### DATA ROWS
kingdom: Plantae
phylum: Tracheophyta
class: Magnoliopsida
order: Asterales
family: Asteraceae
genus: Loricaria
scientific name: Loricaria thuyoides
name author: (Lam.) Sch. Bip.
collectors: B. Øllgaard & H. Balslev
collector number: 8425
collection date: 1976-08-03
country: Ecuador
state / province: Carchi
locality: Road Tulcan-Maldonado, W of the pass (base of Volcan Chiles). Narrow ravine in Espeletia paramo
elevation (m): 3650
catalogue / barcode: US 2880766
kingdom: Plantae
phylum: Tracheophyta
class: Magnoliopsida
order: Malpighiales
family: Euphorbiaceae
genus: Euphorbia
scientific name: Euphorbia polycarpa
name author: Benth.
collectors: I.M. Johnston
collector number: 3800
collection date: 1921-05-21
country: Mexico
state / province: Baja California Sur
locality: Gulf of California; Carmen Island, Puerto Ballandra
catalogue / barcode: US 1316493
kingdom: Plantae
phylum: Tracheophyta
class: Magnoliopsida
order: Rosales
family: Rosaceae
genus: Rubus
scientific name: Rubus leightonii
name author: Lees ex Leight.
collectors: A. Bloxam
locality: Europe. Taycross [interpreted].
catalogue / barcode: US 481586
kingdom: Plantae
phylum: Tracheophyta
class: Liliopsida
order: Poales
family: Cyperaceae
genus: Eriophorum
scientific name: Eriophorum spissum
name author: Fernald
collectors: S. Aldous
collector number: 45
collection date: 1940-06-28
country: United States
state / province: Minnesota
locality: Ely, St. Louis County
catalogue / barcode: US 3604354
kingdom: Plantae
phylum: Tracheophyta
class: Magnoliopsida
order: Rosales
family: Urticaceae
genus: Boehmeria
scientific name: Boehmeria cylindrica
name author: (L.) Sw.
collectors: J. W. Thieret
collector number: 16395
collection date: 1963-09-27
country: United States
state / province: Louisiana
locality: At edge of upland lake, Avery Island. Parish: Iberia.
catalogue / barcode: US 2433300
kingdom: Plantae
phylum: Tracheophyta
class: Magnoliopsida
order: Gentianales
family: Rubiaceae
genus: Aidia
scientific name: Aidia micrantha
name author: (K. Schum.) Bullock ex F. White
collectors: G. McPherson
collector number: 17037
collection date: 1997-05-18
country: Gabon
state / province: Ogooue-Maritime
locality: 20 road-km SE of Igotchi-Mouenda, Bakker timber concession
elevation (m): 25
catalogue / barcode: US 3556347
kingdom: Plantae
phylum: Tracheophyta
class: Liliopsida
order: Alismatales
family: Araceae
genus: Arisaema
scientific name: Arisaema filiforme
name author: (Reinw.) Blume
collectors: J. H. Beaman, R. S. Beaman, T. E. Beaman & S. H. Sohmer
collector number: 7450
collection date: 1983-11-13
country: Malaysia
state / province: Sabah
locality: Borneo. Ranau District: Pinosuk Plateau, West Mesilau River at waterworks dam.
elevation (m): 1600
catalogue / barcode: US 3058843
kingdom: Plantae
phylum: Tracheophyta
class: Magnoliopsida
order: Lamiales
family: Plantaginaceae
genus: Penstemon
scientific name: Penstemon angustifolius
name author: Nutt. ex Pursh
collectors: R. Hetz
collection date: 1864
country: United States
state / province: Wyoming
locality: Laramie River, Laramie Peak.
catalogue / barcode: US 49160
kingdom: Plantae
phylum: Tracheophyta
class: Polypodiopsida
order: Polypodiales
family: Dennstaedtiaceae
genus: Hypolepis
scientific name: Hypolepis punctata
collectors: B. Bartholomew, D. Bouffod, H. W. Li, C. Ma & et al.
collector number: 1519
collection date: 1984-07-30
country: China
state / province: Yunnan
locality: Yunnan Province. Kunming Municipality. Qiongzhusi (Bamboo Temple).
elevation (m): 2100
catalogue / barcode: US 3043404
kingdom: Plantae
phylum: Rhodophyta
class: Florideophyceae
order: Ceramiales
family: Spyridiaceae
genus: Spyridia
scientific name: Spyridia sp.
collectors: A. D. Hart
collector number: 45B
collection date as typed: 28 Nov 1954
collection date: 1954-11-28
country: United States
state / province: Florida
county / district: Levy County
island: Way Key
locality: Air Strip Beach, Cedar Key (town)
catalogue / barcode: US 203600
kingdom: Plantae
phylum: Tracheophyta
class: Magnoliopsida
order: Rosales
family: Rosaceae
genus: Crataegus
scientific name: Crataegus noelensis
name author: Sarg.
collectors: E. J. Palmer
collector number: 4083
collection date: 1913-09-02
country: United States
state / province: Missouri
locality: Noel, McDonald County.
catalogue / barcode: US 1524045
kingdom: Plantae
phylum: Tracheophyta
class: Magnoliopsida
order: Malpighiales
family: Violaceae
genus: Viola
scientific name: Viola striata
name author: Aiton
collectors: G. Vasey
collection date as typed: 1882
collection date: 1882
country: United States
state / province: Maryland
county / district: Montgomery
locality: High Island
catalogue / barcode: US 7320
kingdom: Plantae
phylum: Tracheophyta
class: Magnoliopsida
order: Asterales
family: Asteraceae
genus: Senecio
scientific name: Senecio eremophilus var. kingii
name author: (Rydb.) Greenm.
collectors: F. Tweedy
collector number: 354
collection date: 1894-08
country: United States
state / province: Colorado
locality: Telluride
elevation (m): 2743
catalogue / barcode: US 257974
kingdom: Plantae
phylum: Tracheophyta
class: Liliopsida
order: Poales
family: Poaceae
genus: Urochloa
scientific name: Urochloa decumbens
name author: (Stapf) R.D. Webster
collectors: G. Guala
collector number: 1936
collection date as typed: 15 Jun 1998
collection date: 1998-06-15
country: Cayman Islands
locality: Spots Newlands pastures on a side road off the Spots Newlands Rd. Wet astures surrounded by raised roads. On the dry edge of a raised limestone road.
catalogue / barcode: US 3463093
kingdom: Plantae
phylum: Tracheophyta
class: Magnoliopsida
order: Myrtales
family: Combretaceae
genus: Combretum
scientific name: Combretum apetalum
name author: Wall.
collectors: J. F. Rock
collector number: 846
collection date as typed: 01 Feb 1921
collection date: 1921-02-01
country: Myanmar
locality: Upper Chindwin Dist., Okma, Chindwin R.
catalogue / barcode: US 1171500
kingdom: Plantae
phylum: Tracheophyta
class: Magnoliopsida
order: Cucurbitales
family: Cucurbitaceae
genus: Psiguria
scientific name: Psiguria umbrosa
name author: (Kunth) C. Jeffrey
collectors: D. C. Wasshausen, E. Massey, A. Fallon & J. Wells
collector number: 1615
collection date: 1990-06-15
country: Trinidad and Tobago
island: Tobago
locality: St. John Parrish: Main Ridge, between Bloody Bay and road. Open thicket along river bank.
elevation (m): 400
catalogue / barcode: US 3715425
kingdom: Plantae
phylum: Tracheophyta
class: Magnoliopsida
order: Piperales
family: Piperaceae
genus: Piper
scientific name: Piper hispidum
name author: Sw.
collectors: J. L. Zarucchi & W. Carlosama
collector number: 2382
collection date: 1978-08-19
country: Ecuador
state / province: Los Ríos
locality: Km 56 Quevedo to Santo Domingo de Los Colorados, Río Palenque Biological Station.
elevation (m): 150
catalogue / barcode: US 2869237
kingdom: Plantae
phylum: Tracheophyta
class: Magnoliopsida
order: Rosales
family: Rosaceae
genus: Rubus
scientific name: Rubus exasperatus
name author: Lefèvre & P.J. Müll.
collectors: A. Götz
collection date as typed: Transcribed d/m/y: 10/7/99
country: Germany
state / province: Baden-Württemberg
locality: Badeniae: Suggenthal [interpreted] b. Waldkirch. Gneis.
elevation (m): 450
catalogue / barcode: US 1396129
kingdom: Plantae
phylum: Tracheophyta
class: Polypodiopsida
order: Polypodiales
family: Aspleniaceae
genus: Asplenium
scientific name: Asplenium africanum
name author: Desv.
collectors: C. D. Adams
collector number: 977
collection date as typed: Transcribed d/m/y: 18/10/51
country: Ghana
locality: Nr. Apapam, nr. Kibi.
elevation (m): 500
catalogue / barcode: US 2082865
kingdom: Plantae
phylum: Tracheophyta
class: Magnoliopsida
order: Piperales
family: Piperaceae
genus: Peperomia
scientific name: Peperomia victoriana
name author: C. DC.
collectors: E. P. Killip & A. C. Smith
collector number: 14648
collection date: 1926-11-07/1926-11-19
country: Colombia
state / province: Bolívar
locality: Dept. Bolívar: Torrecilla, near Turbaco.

### PROBLEM DESCRIPTION
Copy out each line above that contains the string "typed". Treat uppercase and lowercase letters as different.

### ANSWER FOR THIS EXERCISE
collection date as typed: 28 Nov 1954
collection date as typed: 1882
collection date as typed: 15 Jun 1998
collection date as typed: 01 Feb 1921
collection date as typed: Transcribed d/m/y: 10/7/99
collection date as typed: Transcribed d/m/y: 18/10/51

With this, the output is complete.